* Extracted material *
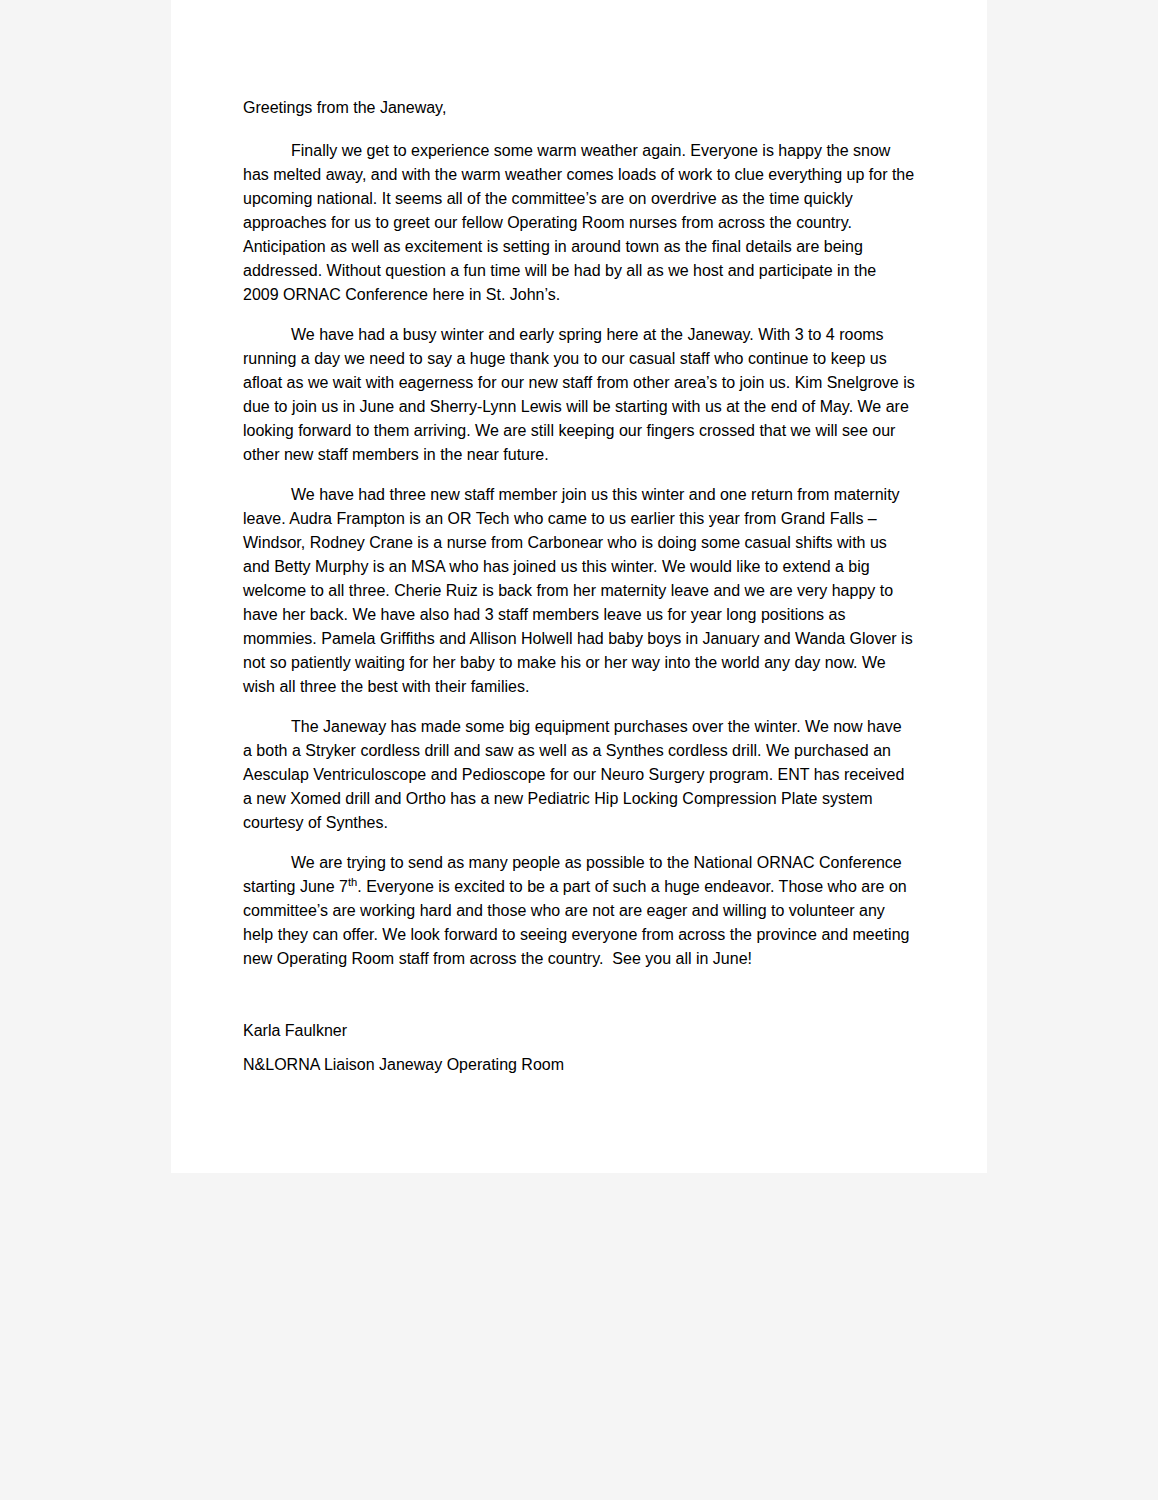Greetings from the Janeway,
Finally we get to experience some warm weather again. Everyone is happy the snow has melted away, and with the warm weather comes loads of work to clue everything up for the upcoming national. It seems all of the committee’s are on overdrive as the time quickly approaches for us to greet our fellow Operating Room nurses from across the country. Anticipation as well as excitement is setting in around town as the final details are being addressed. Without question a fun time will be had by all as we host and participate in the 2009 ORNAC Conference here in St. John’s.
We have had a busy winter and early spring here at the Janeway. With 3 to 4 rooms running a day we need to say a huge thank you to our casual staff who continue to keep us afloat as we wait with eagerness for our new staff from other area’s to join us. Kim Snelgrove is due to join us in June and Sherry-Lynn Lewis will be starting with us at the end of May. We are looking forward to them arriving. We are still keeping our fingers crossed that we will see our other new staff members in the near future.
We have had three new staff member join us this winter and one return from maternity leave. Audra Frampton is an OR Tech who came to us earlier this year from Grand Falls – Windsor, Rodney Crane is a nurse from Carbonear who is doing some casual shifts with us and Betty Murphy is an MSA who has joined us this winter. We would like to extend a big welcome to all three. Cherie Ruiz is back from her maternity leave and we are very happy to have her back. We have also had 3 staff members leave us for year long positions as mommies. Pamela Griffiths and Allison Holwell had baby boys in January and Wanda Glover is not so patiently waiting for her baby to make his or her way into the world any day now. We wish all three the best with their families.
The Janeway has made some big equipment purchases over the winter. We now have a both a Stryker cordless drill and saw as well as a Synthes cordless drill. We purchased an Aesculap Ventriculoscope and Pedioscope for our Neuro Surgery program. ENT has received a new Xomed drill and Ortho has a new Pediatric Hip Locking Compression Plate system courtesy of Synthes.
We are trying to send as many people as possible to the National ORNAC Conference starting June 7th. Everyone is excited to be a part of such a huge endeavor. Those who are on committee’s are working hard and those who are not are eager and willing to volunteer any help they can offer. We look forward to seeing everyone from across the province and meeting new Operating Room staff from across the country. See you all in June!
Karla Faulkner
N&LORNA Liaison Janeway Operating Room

* * *

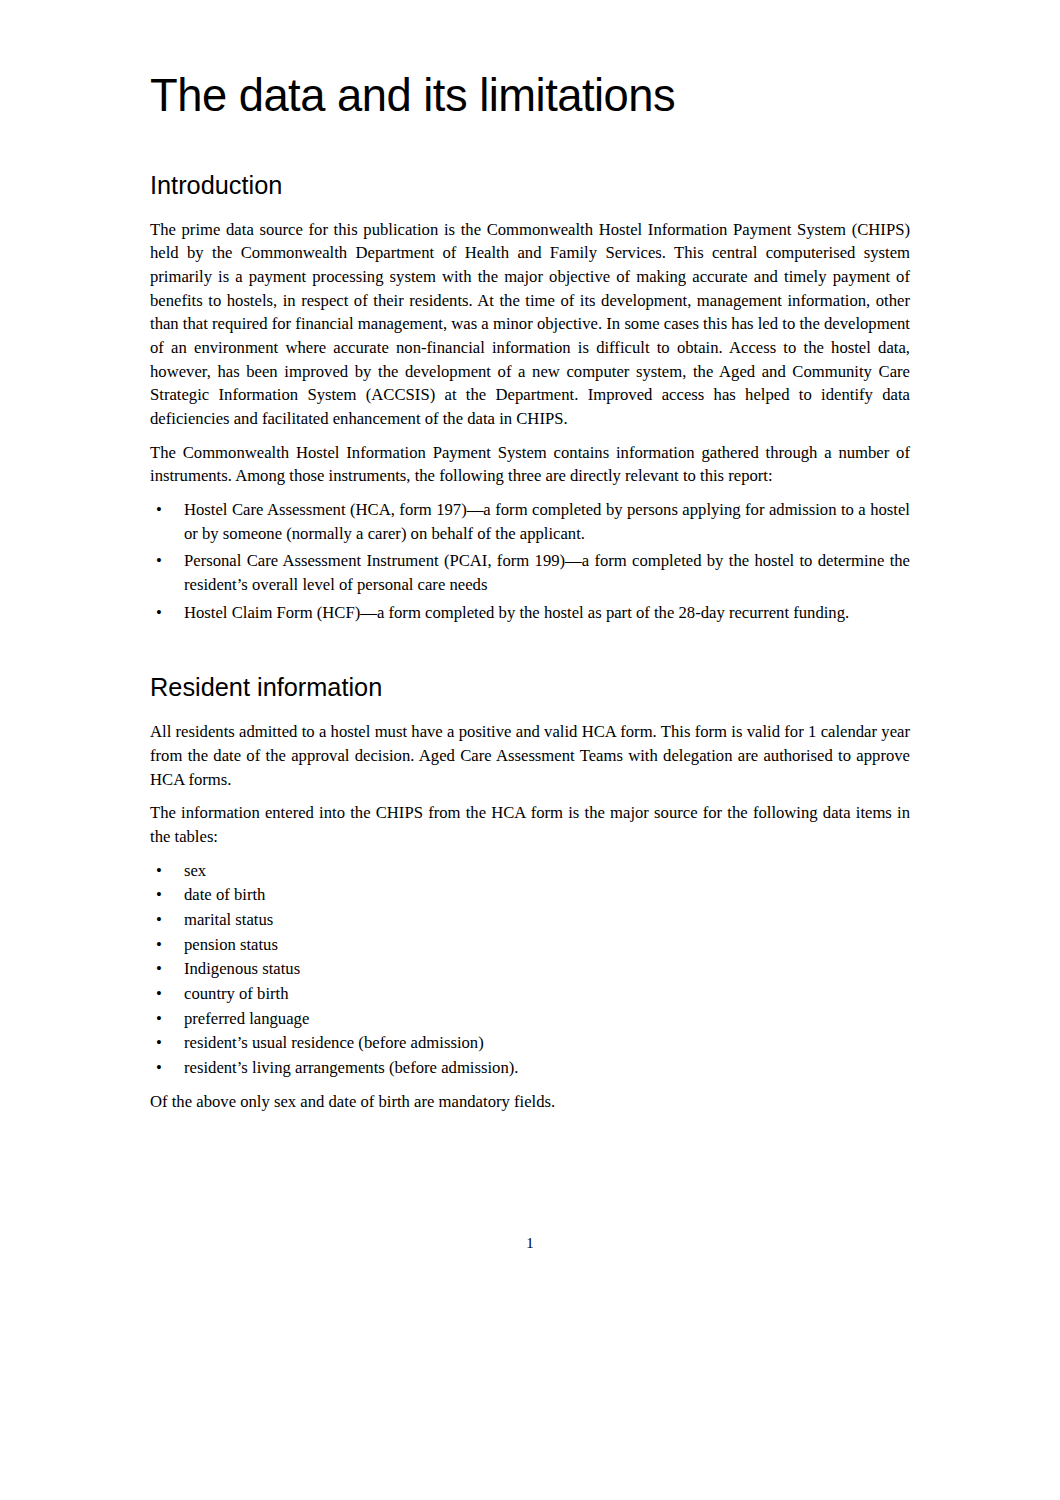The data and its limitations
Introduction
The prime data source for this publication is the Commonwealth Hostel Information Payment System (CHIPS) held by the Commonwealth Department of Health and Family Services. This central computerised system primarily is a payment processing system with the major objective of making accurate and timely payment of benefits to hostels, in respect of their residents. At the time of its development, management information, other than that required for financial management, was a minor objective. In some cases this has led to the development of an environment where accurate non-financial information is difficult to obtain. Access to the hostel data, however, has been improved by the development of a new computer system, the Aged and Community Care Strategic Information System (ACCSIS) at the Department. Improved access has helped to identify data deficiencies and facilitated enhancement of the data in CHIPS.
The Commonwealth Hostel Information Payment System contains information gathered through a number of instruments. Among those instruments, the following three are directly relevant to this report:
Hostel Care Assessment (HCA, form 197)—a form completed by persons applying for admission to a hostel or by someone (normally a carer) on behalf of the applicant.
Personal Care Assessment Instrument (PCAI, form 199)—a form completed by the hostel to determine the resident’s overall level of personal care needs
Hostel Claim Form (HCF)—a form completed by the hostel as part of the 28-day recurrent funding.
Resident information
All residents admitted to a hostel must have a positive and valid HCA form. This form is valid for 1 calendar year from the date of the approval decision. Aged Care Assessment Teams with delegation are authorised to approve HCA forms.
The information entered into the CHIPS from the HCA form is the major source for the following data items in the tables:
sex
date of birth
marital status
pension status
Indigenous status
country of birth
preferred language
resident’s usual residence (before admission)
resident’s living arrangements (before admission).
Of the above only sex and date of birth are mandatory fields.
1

* What to produce *
Working from the entries above, find every line in which the word "year" occurs and copy it.

* Finished exercise *
We have had three new staff member join us this winter and one return from maternity leave. Audra Frampton is an OR Tech who came to us earlier this year from Grand Falls – Windsor, Rodney Crane is a nurse from Carbonear who is doing some casual shifts with us and Betty Murphy is an MSA who has joined us this winter. We would like to extend a big welcome to all three. Cherie Ruiz is back from her maternity leave and we are very happy to have her back. We have also had 3 staff members leave us for year long positions as mommies. Pamela Griffiths and Allison Holwell had baby boys in January and Wanda Glover is not so patiently waiting for her baby to make his or her way into the world any day now. We wish all three the best with their families.
All residents admitted to a hostel must have a positive and valid HCA form. This form is valid for 1 calendar year from the date of the approval decision. Aged Care Assessment Teams with delegation are authorised to approve HCA forms.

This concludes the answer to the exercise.